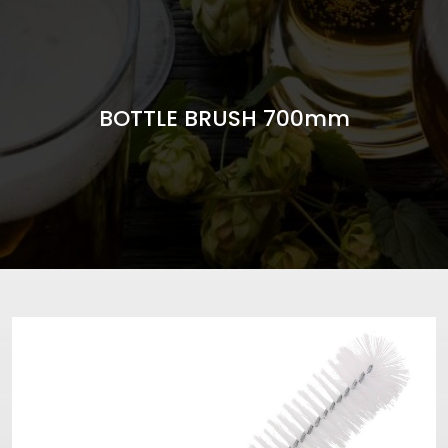
BOTTLE BRUSH 700mm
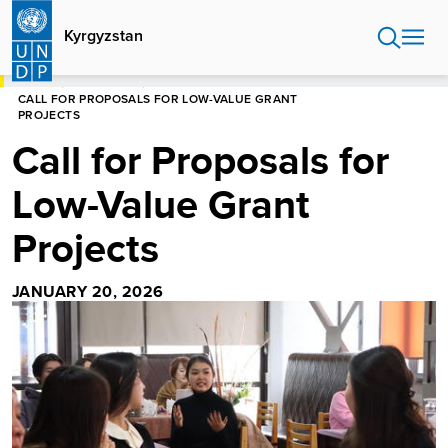
Skip
to
Kyrgyzstan
main
content
HOME
KYRGYZSTAN
CALL FOR PROPOSALS FOR LOW-VALUE GRANT
PROJECTS
Call for Proposals for
Low-Value Grant
Projects
JANUARY 20, 2026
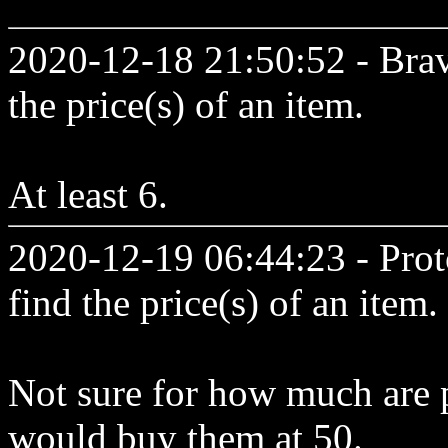
2020-12-18 21:50:52 - Brav
the price(s) of an item.
At least 6.
2020-12-19 06:44:23 - Prot
find the price(s) of an item.
Not sure for how much are p
would buy them at 50.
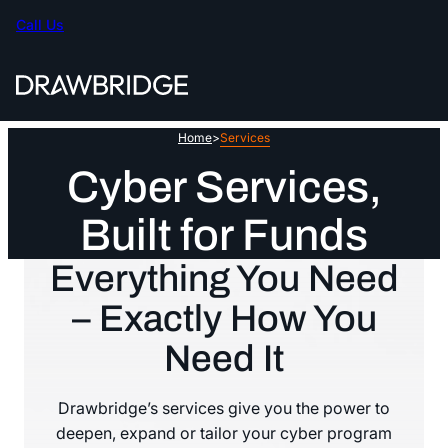
Skip
Call Us
to
content
Home
>
Services
Cyber Services,
Built for Funds
Everything You Need
– Exactly How You
Need It
Drawbridge’s services give you the power to
deepen, expand or tailor your cyber program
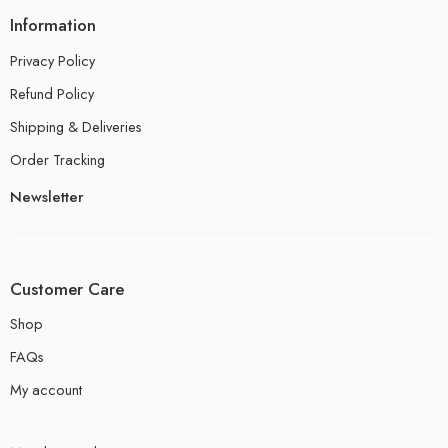
Information
Privacy Policy
Refund Policy
Shipping & Deliveries
Order Tracking
Newsletter
Customer Care
Shop
FAQs
My account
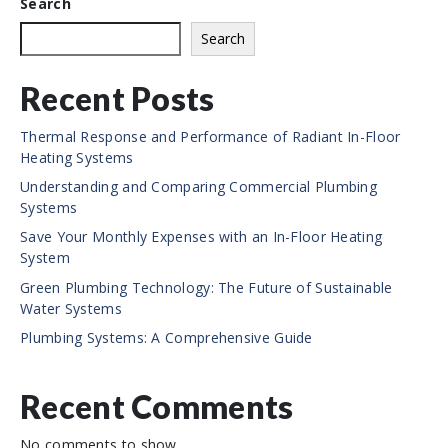
Search
t
e
Search
Recent Posts
Thermal Response and Performance of Radiant In-Floor
Heating Systems
Understanding and Comparing Commercial Plumbing
Systems
Save Your Monthly Expenses with an In-Floor Heating
System
Green Plumbing Technology: The Future of Sustainable
Water Systems
Plumbing Systems: A Comprehensive Guide
Recent Comments
No comments to show.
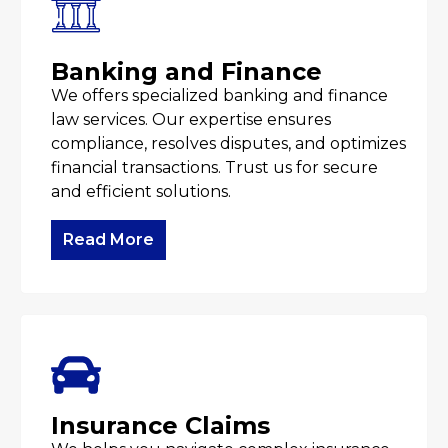
Banking and Finance
We offers specialized banking and finance
law services. Our expertise ensures
compliance, resolves disputes, and optimizes
financial transactions. Trust us for secure
and efficient solutions.
Read More
Insurance Claims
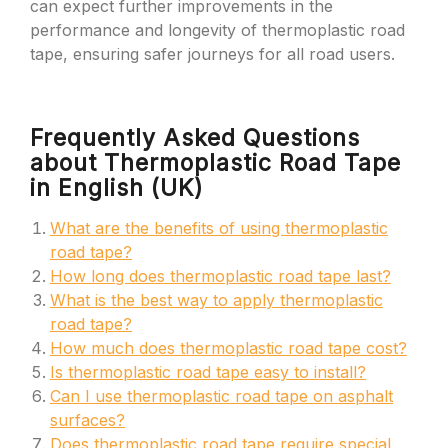
can expect further improvements in the
performance and longevity of thermoplastic road
tape, ensuring safer journeys for all road users.
Frequently Asked Questions
about Thermoplastic Road Tape
in English (UK)
What are the benefits of using thermoplastic
road tape?
How long does thermoplastic road tape last?
What is the best way to apply thermoplastic
road tape?
How much does thermoplastic road tape cost?
Is thermoplastic road tape easy to install?
Can I use thermoplastic road tape on asphalt
surfaces?
Does thermoplastic road tape require special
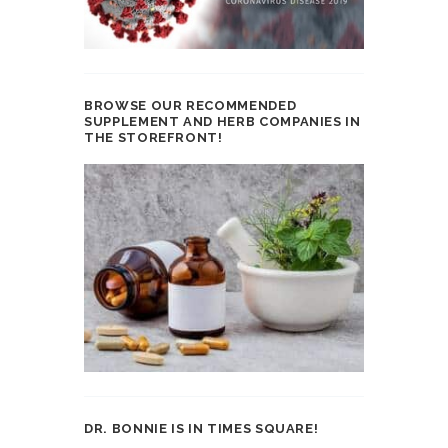
BROWSE OUR RECOMMENDED
SUPPLEMENT AND HERB COMPANIES IN
THE STOREFRONT!
DR. BONNIE IS IN TIMES SQUARE!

### Directions for this task
Pictures do not belong in the copy; repeat the rest of the listing exactly.

### Task solution
BOTTLE BRUSH 700mm
Skip
to
Kyrgyzstan
main
content
HOME
KYRGYZSTAN
CALL FOR PROPOSALS FOR LOW-VALUE GRANT
PROJECTS
Call for Proposals for
Low-Value Grant
Projects
JANUARY 20, 2026
2020-12-18 21:50:52 - Brav
the price(s) of an item.
At least 6.
2020-12-19 06:44:23 - Prot
find the price(s) of an item.
Not sure for how much are p
would buy them at 50.
Skip
Call Us
to
content
Home
>
Services
Cyber Services,
Built for Funds
Everything You Need
– Exactly How You
Need It
Drawbridge’s services give you the power to
deepen, expand or tailor your cyber program
Information
Privacy Policy
Refund Policy
Shipping & Deliveries
Order Tracking
Newsletter
Customer Care
Shop
FAQs
My account
Search
t
e
Search
Recent Posts
Thermal Response and Performance of Radiant In-Floor
Heating Systems
Understanding and Comparing Commercial Plumbing
Systems
Save Your Monthly Expenses with an In-Floor Heating
System
Green Plumbing Technology: The Future of Sustainable
Water Systems
Plumbing Systems: A Comprehensive Guide
Recent Comments
No comments to show.
Banking and Finance
We offers specialized banking and finance
law services. Our expertise ensures
compliance, resolves disputes, and optimizes
financial transactions. Trust us for secure
and efficient solutions.
Read More
Insurance Claims
can expect further improvements in the
performance and longevity of thermoplastic road
tape, ensuring safer journeys for all road users.
Frequently Asked Questions
about Thermoplastic Road Tape
in English (UK)
What are the benefits of using thermoplastic
road tape?
How long does thermoplastic road tape last?
What is the best way to apply thermoplastic
road tape?
How much does thermoplastic road tape cost?
Is thermoplastic road tape easy to install?
Can I use thermoplastic road tape on asphalt
surfaces?
Does thermoplastic road tape require special
BROWSE OUR RECOMMENDED
SUPPLEMENT AND HERB COMPANIES IN
THE STOREFRONT!
DR. BONNIE IS IN TIMES SQUARE!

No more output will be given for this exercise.